Just like with creating a new endpoint, we need a piece of code on the server that will create Embedded HDOCs.
Adapting servers for Web 1.1
How do we get this code on all servers? It’s a gradual process. Only website owners can do it.
For WordPress sites, I developed a plugin. Install it, configure it, and every page on your site will have invisible additional information. People with Web 1.1 compatible software like Visible Connections Chrome extension will see those pages as HDOCs. All other users will not see any changes on your website.
For other content management systems, similar plugins need to be developed.
For custom-built sites, the owner would have to implement a custom solution—but it’s not hard. Just include additional information on each page programmatically according to the specification of the Embedded HDOC.
If a website consists of standalone HTML files, you can just include additional information manually on existing HTML pages.
What About Web Apps?
Some websites act more like apps—think social networks. They don’t just serve up pre-built pages; they send you code that builds the page in real-time inside your browser.
That doesn’t work in Web 1.1, where code is not allowed on the client.

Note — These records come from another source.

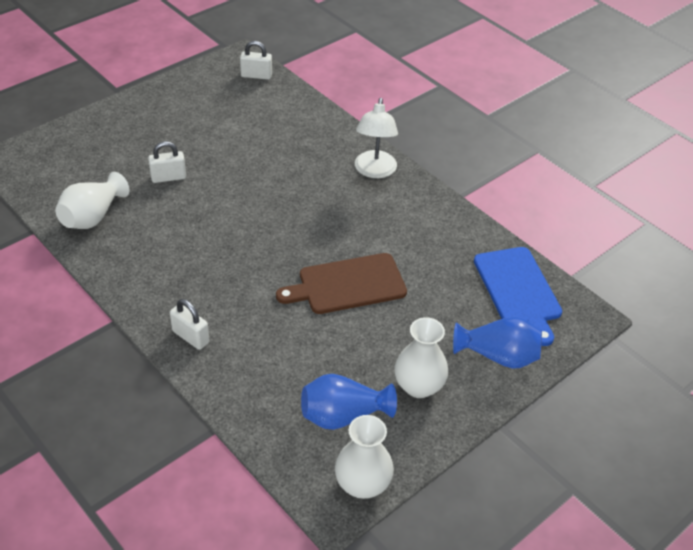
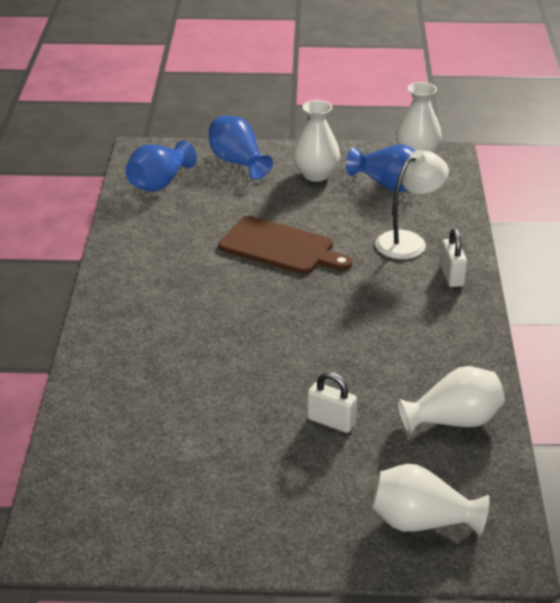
camera: 135 degrees left, 10 degrees down
(66, 153) = (422, 522): none -> white vase
(256, 75) = (69, 501): white padlock -> none
(374, 171) = (120, 316): white lamp -> white lamp (408, 241)
(518, 290) = (159, 183): blue cutting board -> blue vase

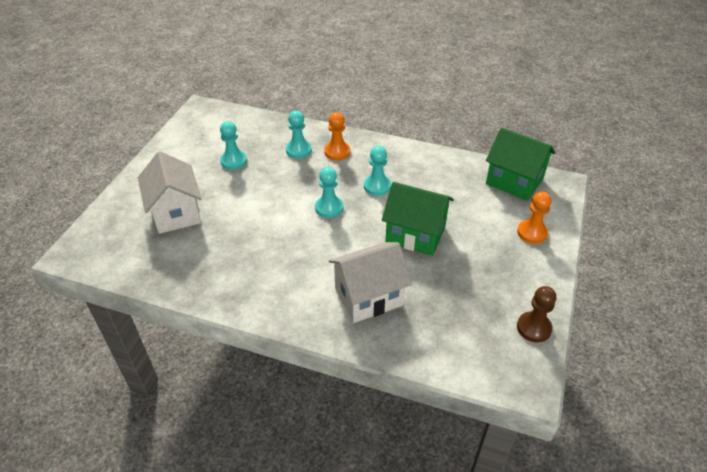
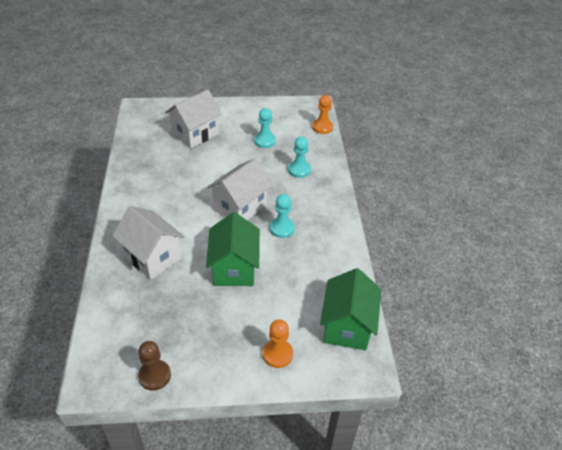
camera: 65 degrees right, 0 degrees up
(329, 208) = (240, 207): turquoise pawn -> white house
(337, 152) = (311, 192): orange pawn -> orange pawn (322, 127)

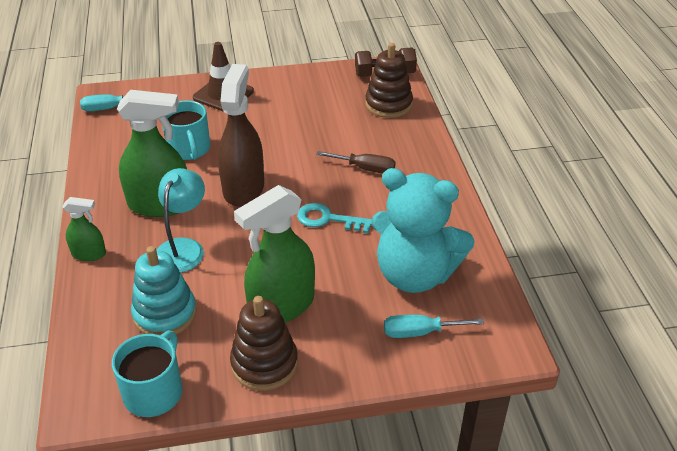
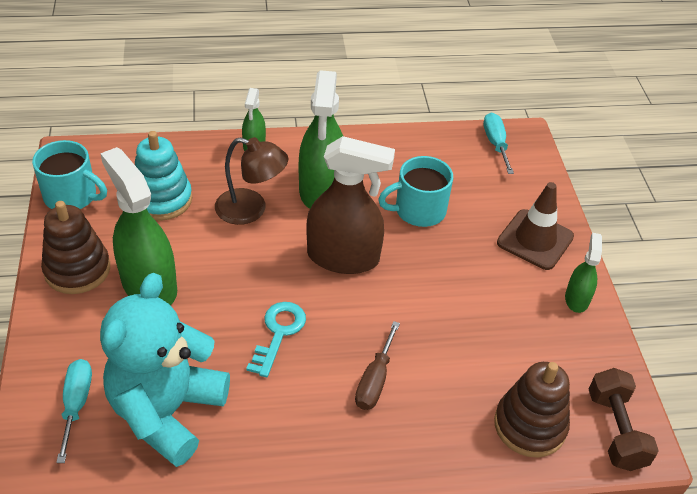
camera: 90 degrees right, 5 degrees up
(183, 248) = (251, 210): turquoise lamp -> brown lamp
(280, 80) = (577, 299): none -> green spray bottle

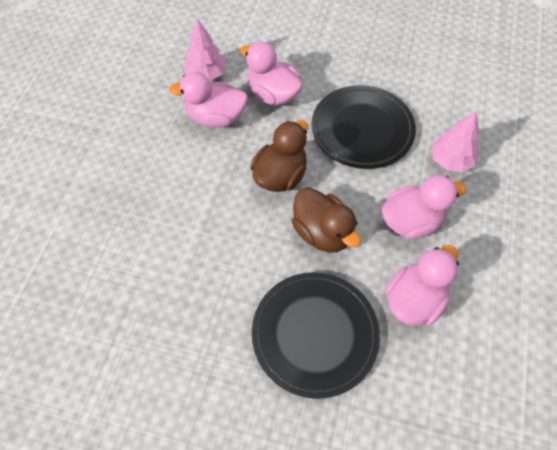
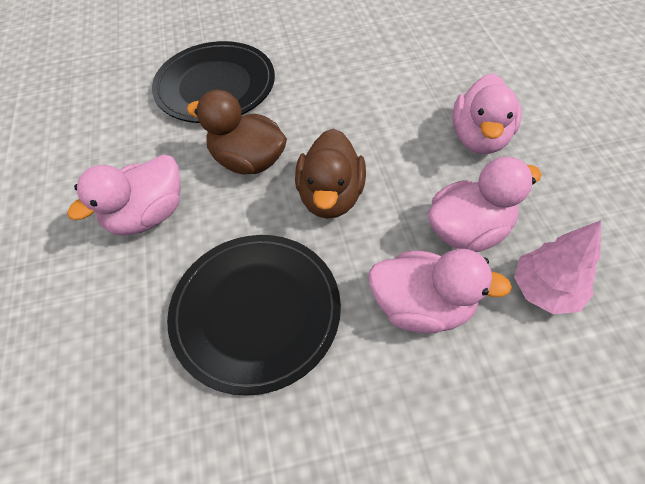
camera: 155 degrees right, 5 degrees down
(414, 299) = (128, 144): pink duck -> pink duck (479, 138)
(450, 161) = (106, 322): pink tree -> none

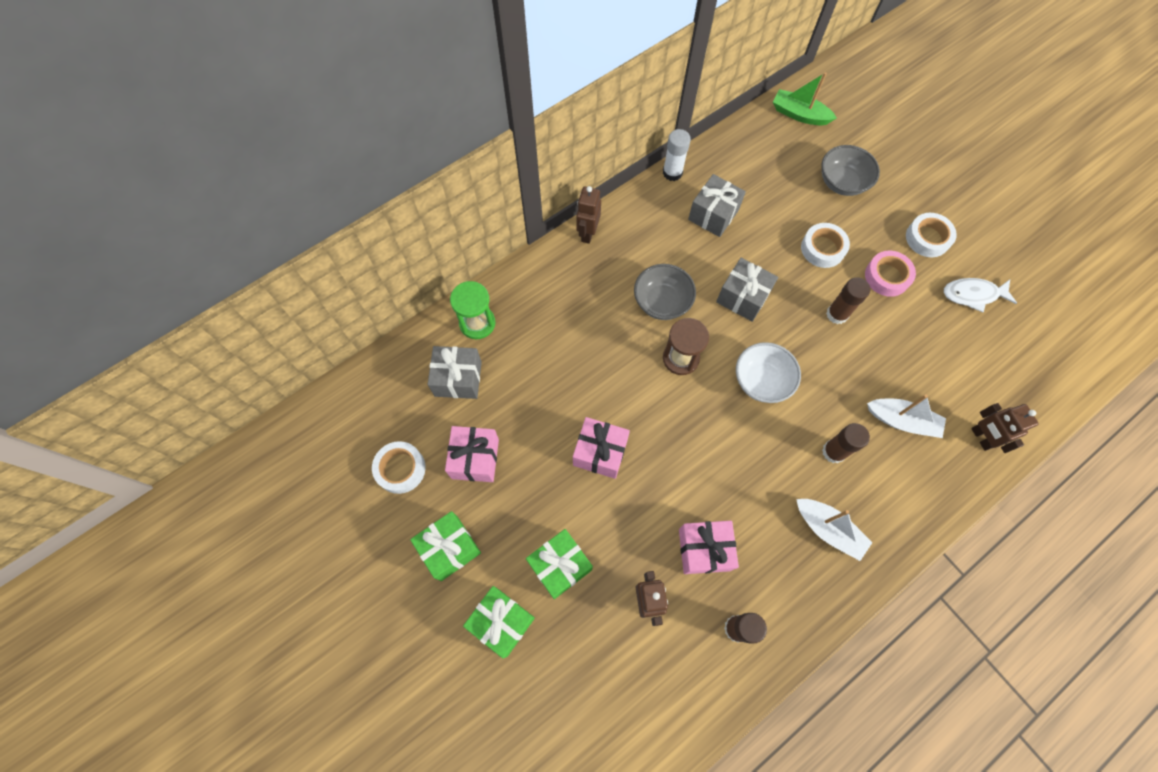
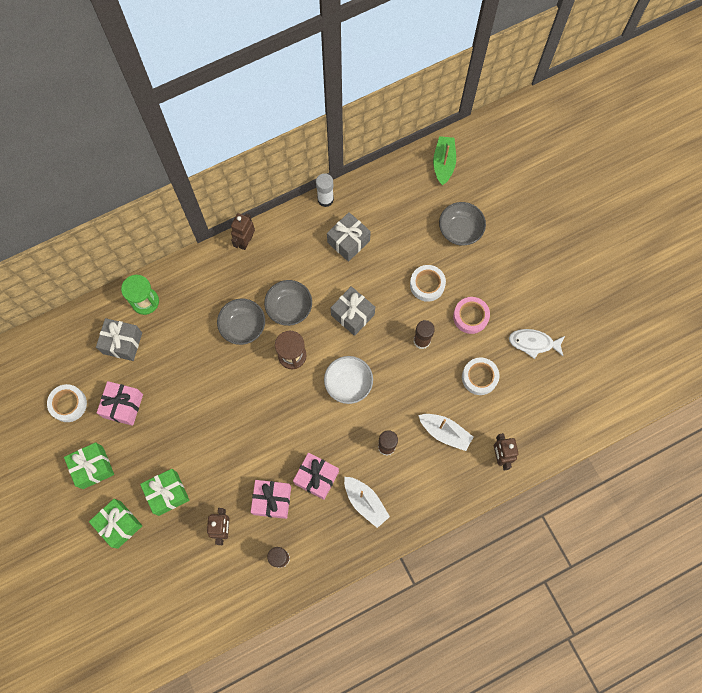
camera: 10 degrees right, 5 degrees up
(600, 452) = (214, 417): pink gift -> pink gift (316, 477)
(609, 333) = (243, 326): none -> grey bowl
(799, 114) = (443, 163): green boat -> green boat turned 60 degrees clockwise
(927, 238) = (513, 290): white tape -> white tape (479, 377)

So, these sites would need to modify their infrastructure, adding server-side code and possibly extra servers to generate static versions of their pages.
For social networks, the extra server load will be relatively small. Think about how many tweets you scroll past before finding one worth saving—that difference can be orders of magnitude.
Supporting the Static Web (Web 1.1) will come at virtually no cost for large websites and, for many small sites, it will be completely free.
Conclusion
If enough websites adopt HDOCs, it won’t just be a small parallel web. It will start unlocking the content that’s currently trapped in Web 2. And once that happens, new ways of using the Web—annotations, recombination, richer interconnections—will become possible all over the Web.